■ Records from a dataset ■
· · ·
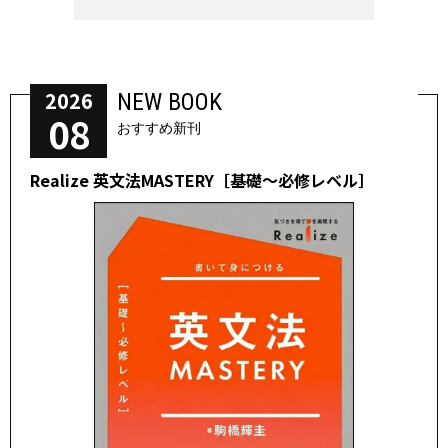
2026
NEW BOOK
08
おすすめ新刊
Realize 英文法MASTERY［基礎～必修レベル］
· · ·
Reproduce every line of the records above word for word, leaving the pictures out of your answer.

■ ANSWER BOX ■
2026
NEW BOOK
08
おすすめ新刊
Realize 英文法MASTERY［基礎～必修レベル］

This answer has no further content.